Intervention de Benjamin Lysaniuk

Réunion du jeudi 24 mai 2018 à 13h00
Commission d'enquête sur les maladies et pathologies professionnelles dans l'industrie risques chimiques, psychosociaux ou physiques et les moyens à déployer pour leur élimination

Benjamin Lysaniuk, chargé de recherche au CNRS, affecté à l'UMR 8586 PRODIG :

La méthodologie utilisée par le GISCOP93 a fait la preuve de sa transposabilité dans divers contextes : auprès des dockers de Nantes-Saint-Nazaire, lors d'une expertise CHSCT pour risque grave dans deux établissements de France Telecom-Orange, et plus récemment dans le Vaucluse. Répondant à la demande des médecins onco-hématologues du centre hospitalier d'Avignon, nous avons mis en place une enquête permanente auprès de patients atteints de lymphomes non-hodgkiniens. Nous sommes en train de créer un GISCOP 84 avec la participation de la direction régionale des entreprises, de la concurrence, de la consommation, du travail et de l'emploi (DIRECCTE) de Provence-Alpes-Côte d'Azur, de l'agence régionale de santé (ARS) et de plusieurs universités ou centres de recherche. Trente-quatre parcours ont d'ores et déjà été expertisés et plus de seize patients ont été orientés vers une déclaration de maladie professionnelle.

Géographe au CNRS, j'ai effectué un post-doctorat au GISCOP 93 portant sur l'identification des lieux d'exposition professionnelle aux cancérogènes en Seine-Saint-Denis. J'ai mené ce travail chronophage à partir de la base de données du GISCOP, qui n'était pas destinée initialement à faire l'objet de traitements spatiaux. Avec l'aide de ma collègue Émilie Counil et de plusieurs étudiants, j'ai pu démontrer la faisabilité de la spatialisation des lieux du risque avéré, pour reprendre les termes employés dans la proposition de résolution à l'origine de la création de cette commission d'enquête.

Nous avons démontré l'écart abyssal entre les courtes listes d'entreprises et d'industries ayant officiellement exposé leurs employés et leurs ouvriers et la triste réalité que des travaux comme ceux du GISCOP 93 mettent en lumière. Cette spatialisation, qui ne repose pas uniquement sur la cartographie, autorise un questionnement à partir du risque avéré, celui d'une exposition à un ou plusieurs cancérogènes. S'intéresser à la localisation des activités exposantes conduit à s'interroger sur la construction historique de ces territoires et, surtout, à entrevoir les possibilités de contaminations environnementales et à se pencher sur la vulnérabilité aux pollutions des populations en contact avec un poison.

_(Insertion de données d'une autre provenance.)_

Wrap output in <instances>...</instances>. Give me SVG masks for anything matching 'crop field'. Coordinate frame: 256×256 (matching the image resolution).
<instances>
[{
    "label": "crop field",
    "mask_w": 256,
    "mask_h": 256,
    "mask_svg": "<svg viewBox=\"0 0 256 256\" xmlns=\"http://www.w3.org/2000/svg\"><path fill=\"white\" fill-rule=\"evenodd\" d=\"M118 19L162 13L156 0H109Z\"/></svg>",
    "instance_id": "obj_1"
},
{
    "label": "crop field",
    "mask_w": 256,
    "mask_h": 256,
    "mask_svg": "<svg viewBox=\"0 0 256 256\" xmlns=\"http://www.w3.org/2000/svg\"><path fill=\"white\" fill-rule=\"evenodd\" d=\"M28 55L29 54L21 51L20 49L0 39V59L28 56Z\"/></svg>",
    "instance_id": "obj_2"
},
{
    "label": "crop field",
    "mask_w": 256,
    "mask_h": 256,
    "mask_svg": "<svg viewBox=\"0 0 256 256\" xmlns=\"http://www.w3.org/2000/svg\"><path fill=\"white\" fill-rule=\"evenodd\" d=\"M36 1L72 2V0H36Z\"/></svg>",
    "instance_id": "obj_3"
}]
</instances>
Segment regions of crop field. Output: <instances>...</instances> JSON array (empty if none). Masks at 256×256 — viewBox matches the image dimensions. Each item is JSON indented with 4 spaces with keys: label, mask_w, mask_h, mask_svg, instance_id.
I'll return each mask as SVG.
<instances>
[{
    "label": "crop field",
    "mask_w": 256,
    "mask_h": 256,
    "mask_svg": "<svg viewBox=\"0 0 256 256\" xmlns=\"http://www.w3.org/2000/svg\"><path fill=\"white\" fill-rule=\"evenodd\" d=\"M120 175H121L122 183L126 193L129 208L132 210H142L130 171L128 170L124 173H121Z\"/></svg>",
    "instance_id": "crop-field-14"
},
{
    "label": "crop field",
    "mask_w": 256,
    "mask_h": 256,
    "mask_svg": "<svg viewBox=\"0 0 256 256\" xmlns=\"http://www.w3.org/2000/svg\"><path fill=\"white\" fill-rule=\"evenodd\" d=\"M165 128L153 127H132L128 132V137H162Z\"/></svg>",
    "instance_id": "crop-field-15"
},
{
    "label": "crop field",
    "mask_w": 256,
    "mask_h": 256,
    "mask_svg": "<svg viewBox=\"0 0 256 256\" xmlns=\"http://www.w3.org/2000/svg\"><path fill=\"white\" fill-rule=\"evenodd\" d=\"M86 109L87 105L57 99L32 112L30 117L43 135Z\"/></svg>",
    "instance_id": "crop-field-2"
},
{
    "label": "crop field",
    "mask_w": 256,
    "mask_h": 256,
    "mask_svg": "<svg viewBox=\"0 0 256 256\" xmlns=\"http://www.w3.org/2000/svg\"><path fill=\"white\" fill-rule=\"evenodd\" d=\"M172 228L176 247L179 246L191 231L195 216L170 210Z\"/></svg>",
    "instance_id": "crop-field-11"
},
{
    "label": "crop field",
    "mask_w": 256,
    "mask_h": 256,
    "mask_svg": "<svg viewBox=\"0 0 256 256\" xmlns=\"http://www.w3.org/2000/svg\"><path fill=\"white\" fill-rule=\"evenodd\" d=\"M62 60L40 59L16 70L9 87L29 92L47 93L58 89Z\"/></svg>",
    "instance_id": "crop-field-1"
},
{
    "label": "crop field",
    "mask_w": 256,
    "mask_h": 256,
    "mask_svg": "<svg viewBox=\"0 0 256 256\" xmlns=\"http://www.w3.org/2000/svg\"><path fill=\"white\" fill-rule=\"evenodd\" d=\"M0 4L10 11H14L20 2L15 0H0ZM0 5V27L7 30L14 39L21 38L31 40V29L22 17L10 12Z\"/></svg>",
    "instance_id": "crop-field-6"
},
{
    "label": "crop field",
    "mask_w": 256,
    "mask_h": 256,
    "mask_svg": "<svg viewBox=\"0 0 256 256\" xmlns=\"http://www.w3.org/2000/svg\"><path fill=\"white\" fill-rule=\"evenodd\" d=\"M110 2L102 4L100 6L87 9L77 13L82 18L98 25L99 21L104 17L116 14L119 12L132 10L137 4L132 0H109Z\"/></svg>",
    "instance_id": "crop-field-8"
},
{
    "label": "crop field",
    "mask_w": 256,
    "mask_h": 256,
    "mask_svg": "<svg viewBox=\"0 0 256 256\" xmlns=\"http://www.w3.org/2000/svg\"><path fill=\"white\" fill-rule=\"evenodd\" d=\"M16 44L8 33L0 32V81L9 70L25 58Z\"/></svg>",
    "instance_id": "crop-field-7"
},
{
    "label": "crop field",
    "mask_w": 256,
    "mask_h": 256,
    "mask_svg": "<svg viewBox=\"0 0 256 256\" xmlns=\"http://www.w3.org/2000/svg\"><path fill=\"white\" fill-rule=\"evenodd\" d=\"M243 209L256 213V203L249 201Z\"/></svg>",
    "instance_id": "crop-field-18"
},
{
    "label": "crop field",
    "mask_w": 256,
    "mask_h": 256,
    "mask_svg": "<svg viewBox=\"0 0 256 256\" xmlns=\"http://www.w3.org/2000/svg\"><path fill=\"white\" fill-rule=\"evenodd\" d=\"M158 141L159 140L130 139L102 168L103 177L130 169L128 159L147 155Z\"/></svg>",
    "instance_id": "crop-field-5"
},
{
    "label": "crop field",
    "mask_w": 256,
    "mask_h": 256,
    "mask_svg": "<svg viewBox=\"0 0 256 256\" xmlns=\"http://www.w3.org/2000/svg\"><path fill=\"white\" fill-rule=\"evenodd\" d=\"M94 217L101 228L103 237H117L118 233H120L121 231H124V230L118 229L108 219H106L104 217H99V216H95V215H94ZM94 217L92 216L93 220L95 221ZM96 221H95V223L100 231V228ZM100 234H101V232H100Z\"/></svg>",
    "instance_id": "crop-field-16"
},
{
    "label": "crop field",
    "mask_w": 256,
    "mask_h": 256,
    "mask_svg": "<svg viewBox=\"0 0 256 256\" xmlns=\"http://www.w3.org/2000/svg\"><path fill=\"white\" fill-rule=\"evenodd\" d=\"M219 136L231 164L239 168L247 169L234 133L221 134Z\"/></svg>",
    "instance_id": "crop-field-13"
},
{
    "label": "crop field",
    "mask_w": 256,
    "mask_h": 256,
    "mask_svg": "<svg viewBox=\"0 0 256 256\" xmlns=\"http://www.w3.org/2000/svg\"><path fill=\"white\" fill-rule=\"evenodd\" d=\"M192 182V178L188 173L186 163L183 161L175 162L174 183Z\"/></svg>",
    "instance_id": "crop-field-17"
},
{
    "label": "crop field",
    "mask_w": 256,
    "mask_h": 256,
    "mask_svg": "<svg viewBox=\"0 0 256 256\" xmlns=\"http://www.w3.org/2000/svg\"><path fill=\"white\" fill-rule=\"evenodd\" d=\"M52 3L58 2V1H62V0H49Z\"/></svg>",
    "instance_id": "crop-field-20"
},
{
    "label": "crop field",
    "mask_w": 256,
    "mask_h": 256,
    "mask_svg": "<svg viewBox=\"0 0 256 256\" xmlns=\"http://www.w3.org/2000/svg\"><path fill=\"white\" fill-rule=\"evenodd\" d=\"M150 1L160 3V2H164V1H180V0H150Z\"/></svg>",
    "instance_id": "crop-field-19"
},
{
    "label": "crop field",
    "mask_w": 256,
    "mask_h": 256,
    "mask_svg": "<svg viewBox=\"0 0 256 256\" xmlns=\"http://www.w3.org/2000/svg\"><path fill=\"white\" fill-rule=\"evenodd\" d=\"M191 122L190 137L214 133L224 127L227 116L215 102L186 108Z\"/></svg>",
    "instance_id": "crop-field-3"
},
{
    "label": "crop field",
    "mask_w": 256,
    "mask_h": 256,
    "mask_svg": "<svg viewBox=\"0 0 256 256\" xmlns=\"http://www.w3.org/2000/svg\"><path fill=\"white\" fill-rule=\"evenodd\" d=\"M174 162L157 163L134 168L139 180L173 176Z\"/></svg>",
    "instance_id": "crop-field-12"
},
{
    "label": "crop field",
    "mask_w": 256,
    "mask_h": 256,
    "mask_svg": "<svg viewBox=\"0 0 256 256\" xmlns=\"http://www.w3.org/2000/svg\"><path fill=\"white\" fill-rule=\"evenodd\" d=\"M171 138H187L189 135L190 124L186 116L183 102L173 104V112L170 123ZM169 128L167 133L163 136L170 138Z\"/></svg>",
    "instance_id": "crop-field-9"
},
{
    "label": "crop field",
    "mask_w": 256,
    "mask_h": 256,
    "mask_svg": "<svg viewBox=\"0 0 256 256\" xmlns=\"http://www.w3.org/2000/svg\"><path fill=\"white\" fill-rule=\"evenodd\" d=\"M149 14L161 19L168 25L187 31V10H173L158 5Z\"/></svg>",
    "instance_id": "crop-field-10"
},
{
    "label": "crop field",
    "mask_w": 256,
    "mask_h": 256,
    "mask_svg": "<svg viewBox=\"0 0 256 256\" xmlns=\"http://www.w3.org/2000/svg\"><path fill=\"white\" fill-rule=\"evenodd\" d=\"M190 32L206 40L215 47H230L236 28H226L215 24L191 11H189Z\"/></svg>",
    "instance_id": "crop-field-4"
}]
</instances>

J'encadre actuellement deux thèses de doctorat en géographie portant précisément sur les sujets qui nous intéressent aujourd'hui. La thèse d'Axelle Croisé, faite en lien avec le GISCOP 93, intitulée provisoirement Rendre visibles les risques d'exposition professionnelle à des cancérogènes en Seine-Saint-Denis, vise à rompre l'invisibilité des cancers d'origine professionnelle en montrant les lieux d'exposition aux principaux cancérogènes recensés dans notre enquête permanente. La thèse de Léa Prost, en lien avec le GISCOP 84 en devenir, Approche géographique des variations spatio-temporelles des cas de lymphomes dans la région d'Avignon, vise à analyser les circonstances d'exposition professionnelle ou environnementale à des substances cancérogènes connues pour leur lien avec le développement de certains cancers. La prise en compte de la structuration du territoire et de son évolution – concentration de la population, type d'occupation des sols – permettra d'apporter des éléments de compréhension sur les circonstances d'exposition.

Ces deux travaux démontrent la fécondité des analyses spatiales réalisées à partir des lieux recensés systématiquement dans le cadre d'entretiens avec les patients. Ce savoir brise l'invisibilité des lieux d'exposition, autorise la formulation de nombreuses questions de recherche et constitue un formidable outil tant pour la prévention dans le cas des entreprises encore en activité que pour l'aide à la reconnaissance des maladies professionnelles.